Título: No Rio, homicídios apontam para conivência
Autor: Otavio, Chico
Fonte: O Globo, 31/03/2013, País, p. 5

Polícia investiga envolvimento de funcionários de cartórios em dois assassinatos na Região dos Lagos

A Polícia fluminense investiga o envolvimento de funcionários de cartórios extrajudiciais da Região dos Lagos nos assassinatos do empresário aposentado Luís Lesuir de Mendonça e da dona de casa Aldeir da Silva Gomes, ambos idosos, que moravam em Araruama. Os suspeitos dos crimes fariam parte de uma quadrilha que atua na região, especializada na aquisição fraudulenta de imóveis. Os marginais compram a propriedade de pessoas idosas, dão um cheque sem fundos e depois matam os donos.

Idosos como alvo

As suspeitas, se confirmadas, revelam a face mais violenta da máfia que os mecanismos de fiscalização dos cartórios fluminenses não conseguem debelar. Em 2007, uma investigação conjunta envolvendo a Corregedoria Geral da Justiça do Rio e policiais civis já identificara o mesmo golpe, porém sem assassinatos. Esse foi um dos problemas encontrados na época em 15% dos 532 cartórios que operavam no Estado do Rio.

De janeiro a setembro daquele ano, foram feitas 380 fiscalizações nos serviços prestados pelos cartórios do Rio, constatando fraudes e irregularidades em 65 deles. Em boa parte dos casos, foram instaurados processos administrativos e disciplinares, além de inquéritos policiais.

A polícia descobriu, na época, que a ação das quadrilhas começava com os "perdigueiros", pessoas que se faziam passar por corretores ou escreventes. Elas escolhiam cuidadosamente as vítimas do golpe, no caso a venda do imóvel para um terceiro. Os alvos eram quase sempre idosos ou imóveis que pertenciam a pessoas já falecidas, sem parentes próximos. Os cartórios escolhidos, segundo as investigações, eram necessariamente coniventes com as fraudes.

Os cartórios extrajudiciais fluminenses acumulam um histórico de problemas. No ano passado, por 12 votos a dois, o Conselho Nacional de Justiça (CNJ) puniu com aposentadoria compulsória, a pena máxima em um processo disciplinar, o ex-corregedor-geral do Tribunal de Justiça desembargador Roberto Wider. Ele foi condenado por ter nomeado para comandar cartórios do Rio dois advogados sem a necessidade de aprovação em concurso público. O CNJ também decidiu anular o 41º Concurso Público para admissão nas atividades notariais e/ou registrais, organizado pela Corregedoria Geral.

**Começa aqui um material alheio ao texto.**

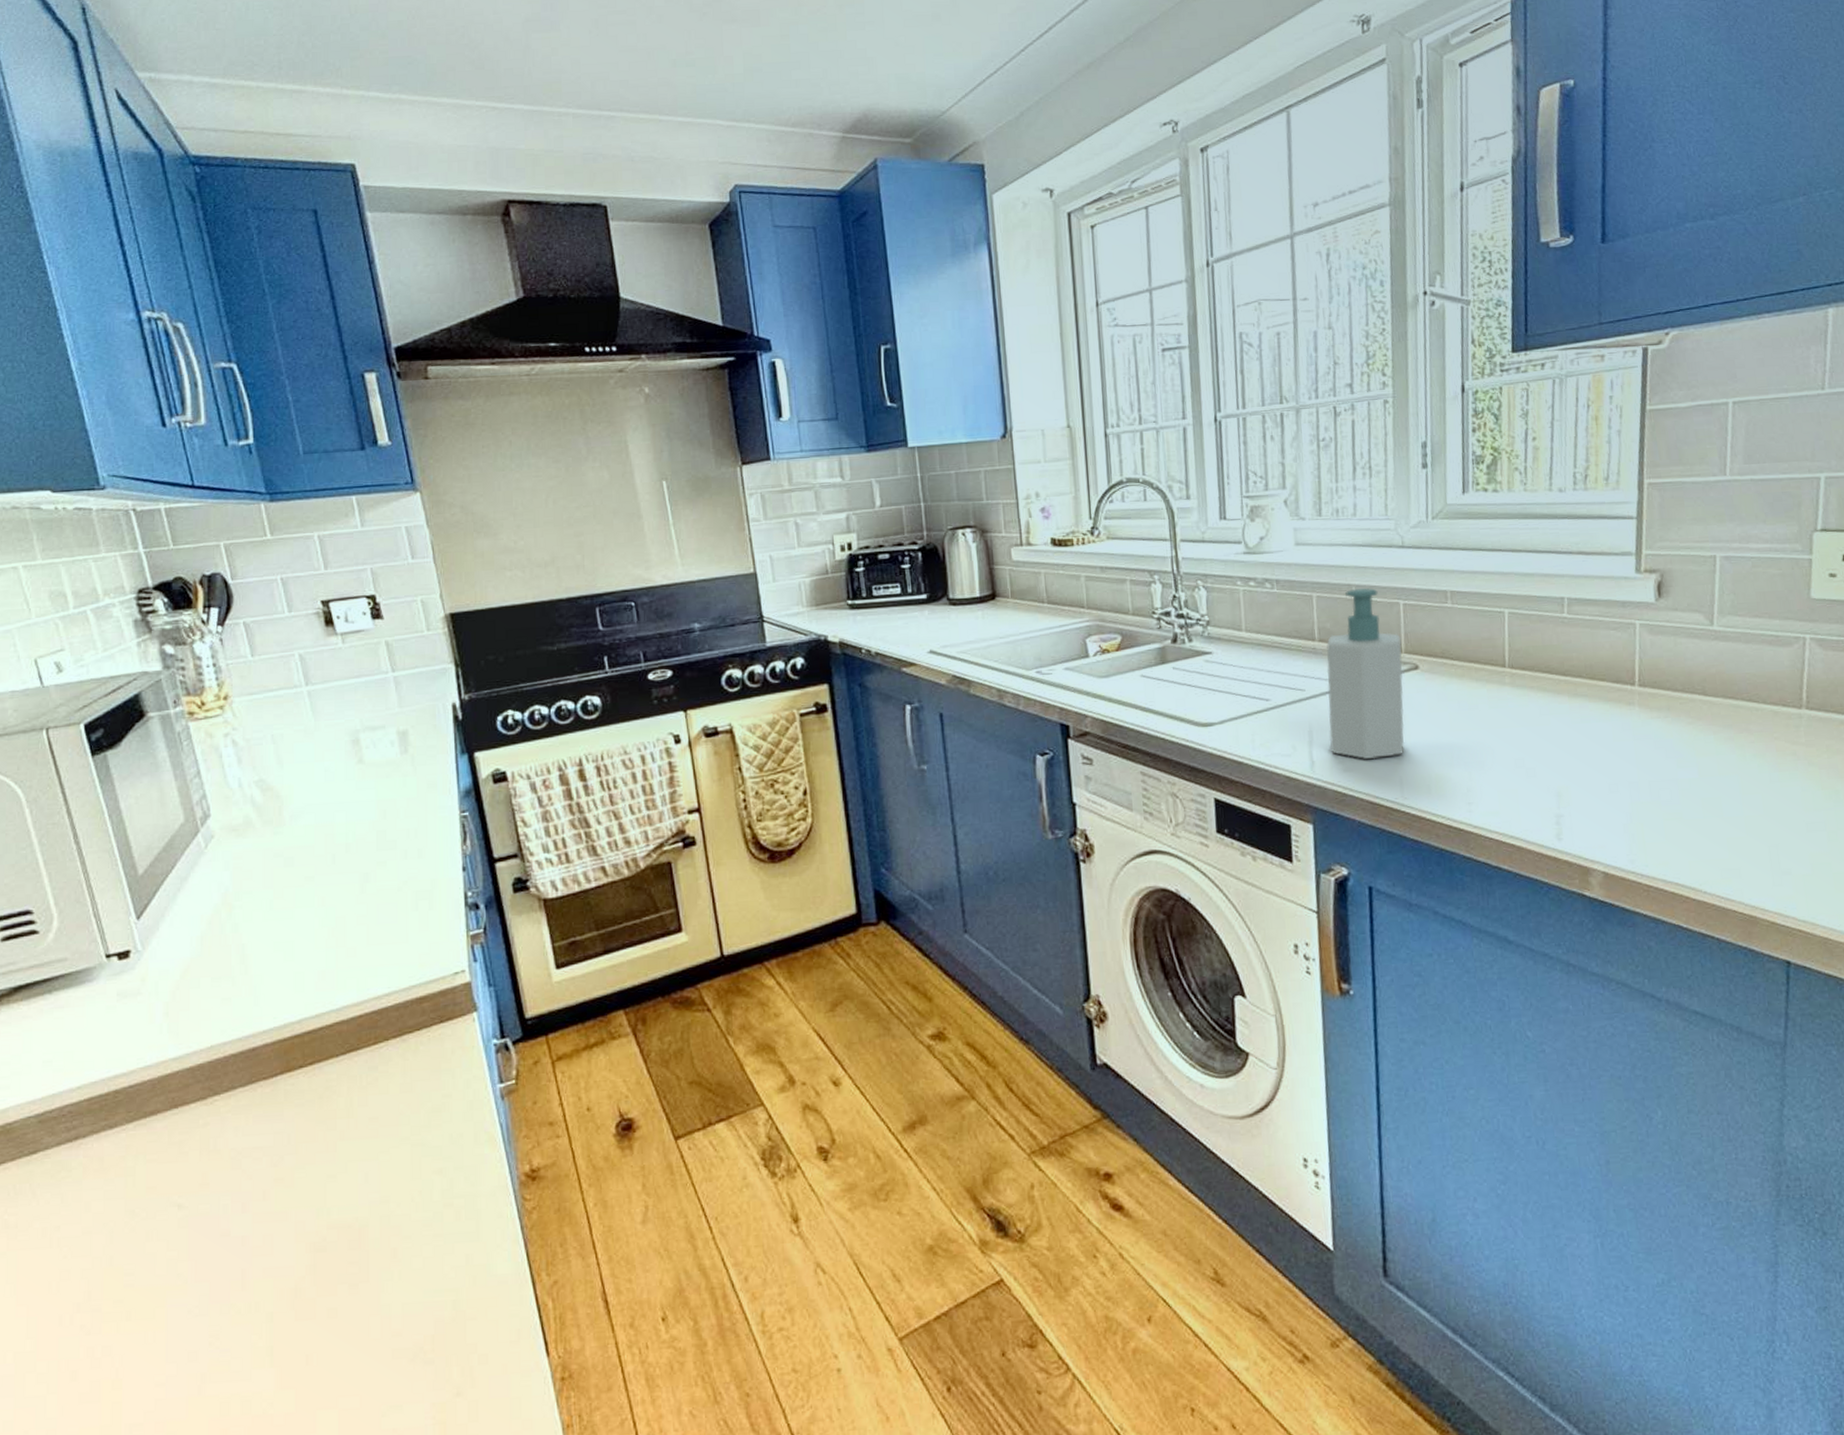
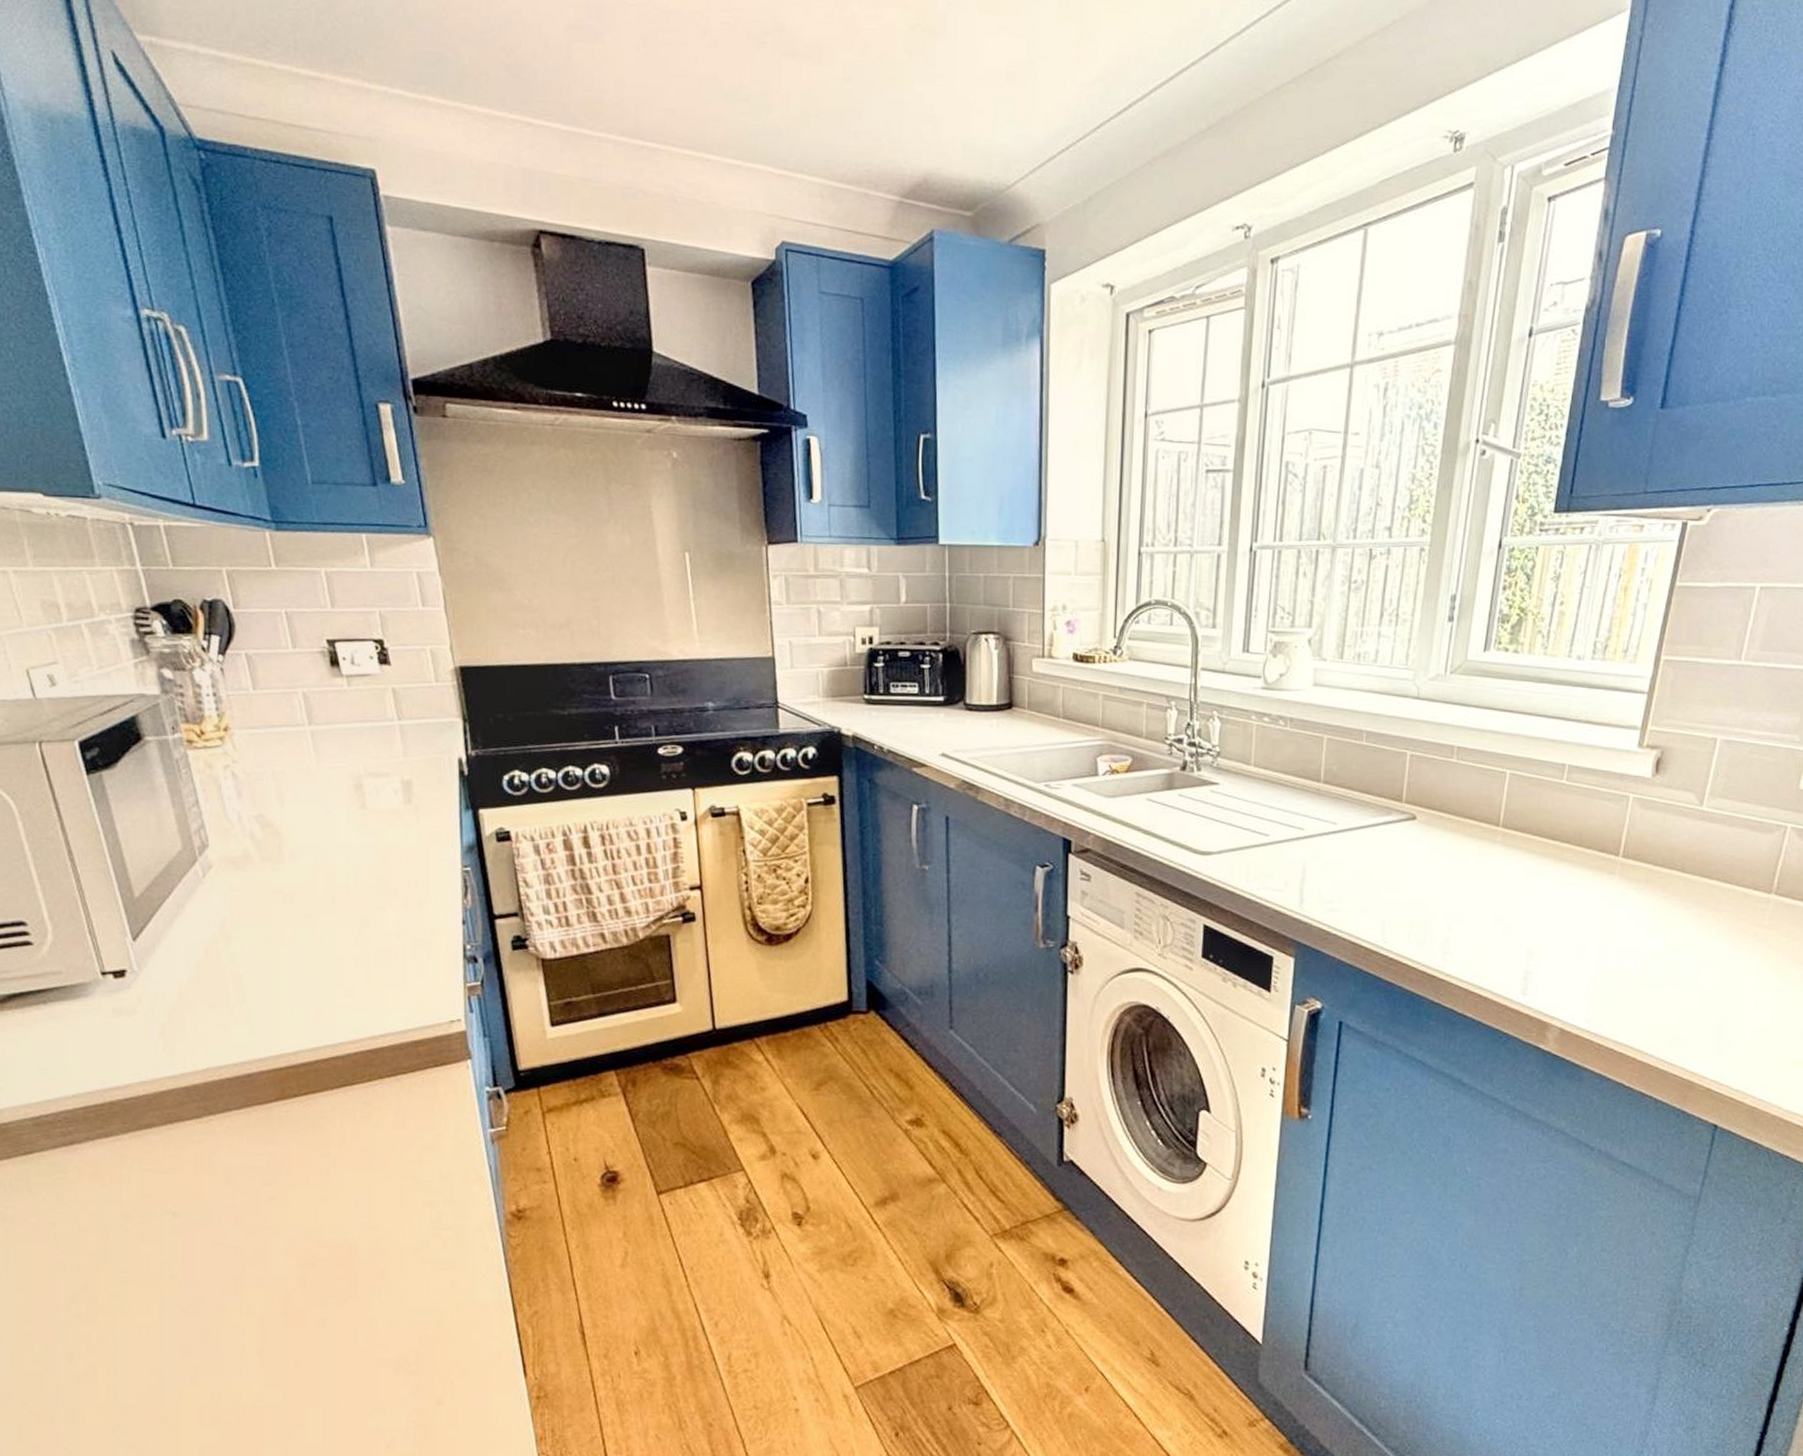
soap bottle: present [1326,588,1405,760] -> none [1321,734,1403,902]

Embora o Rio de Janeiro esteja entre os estados com custas cartoriais mais altos do país, e 20% desse faturamento seja repassado ao Tribunal de Justiça para, entre outros destinos, intensificar a fiscalização dos próprios cartórios, o sistema se vê, mais uma vez, diante de um escândalo. O engenheiro Luís Lesuir Mendonça foi executado provavelmente no dia 15 de março, na Estrada do Corte, depois de assinar um instrumento particular de compra e venda em favor de Paulo Sérgio de Souza, um dos supostos assassinos.

De acordo com as investigações, Paulo Sérgio entregou para a vítima um cheque sem fundos, no valor de R$ 100 mil, como primeira parcela do negócio. Segundo a polícia, Luís desapareceu quando tentava apresentar o cheque ao banco. Luís foi sequestrado, esfaqueado e enterrado ainda com vida por Paulo Sérgio e um comparsa, Jones Patrick Azevedo Coutinho.

Corpo encontrado

Há dois anos, Aldeir da Silva Gomes desapareceu nas mesmas circunstâncias. Fez uma procuração para um compromisso de compra e venda de um imóvel em nome de Paulo Sérgio. O suspeito conseguiu vender o imóvel. A ossada de uma mulher foi encontrada na última quarta-feira em terreno do bairro Praia do Hospício, em Araruama. Segundo investigações da polícia, Aldeir foi enterrada no local em 2010 por Paulo Sérgio, que confessou o crime.

A suspeita de envolvimento de cartórios surgiu com a conexão entre os dois crimes. A polícia constatou que Paulo Sérgio, depois de matar Aldeir, conseguiu vender o imóvel da vítima. A presidente do Tribunal de Justiça, Leila Mariano, pediu uma busca da Corregedoria de Justiça nos cartórios da Região dos Lagos.